14. The method of claim 10 wherein the step of delivering a DF
shock on the nth complex includes timing the shock based on when
the amplitude of the VF signal is greater than a predetermined
value and has a positive slope or rate of change.
15. A method of determining when to deliver a DF shock to a heart
in ventricular fibrillation, comprising the steps of:
a) monitoring a signal representative of ventricular electrical
activity during a period of ventricular fibrillation;
b) detecting the occurrence of coarse VF complexes as intervals of
increase of the absolute value of the monitored signal; and
c) selecting the time for DF shock delivery based on when the
absolute value of the monitored VF signal reaches a predetermined
value during a period of increasing rate.

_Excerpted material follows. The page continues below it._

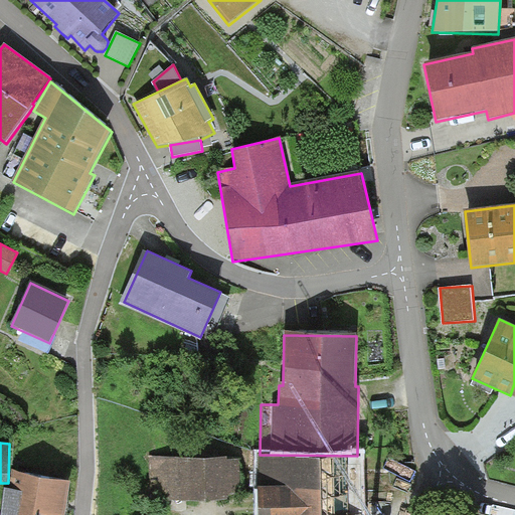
[(359,514),(360,456),(357,456),(260,455),(259,514),(359,514)]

16. A method of determining when to deliver a DF shock to a heart
in ventricular fibrillation, comprising the steps of:
a) monitoring a signal representative of ventricular electrical
activity during a period of ventricular fibrillation;
b) measuring the amplitude of the monitored signal;
c) determining the rate of change of the amplitude of the monitored
signal; and
d) selecting the time for DF shock delivery based on the amplitude
of the monitored signal, a predetermined value during fibrillation,
and whether the rate of change of the amplitude is positive.
17. A method of claim 16 wherein the step of measuring includes
repeated sampling of the monitored signal, and the step of
determining rate of change includes comparing samples of the
monitored signal over a small increment of time.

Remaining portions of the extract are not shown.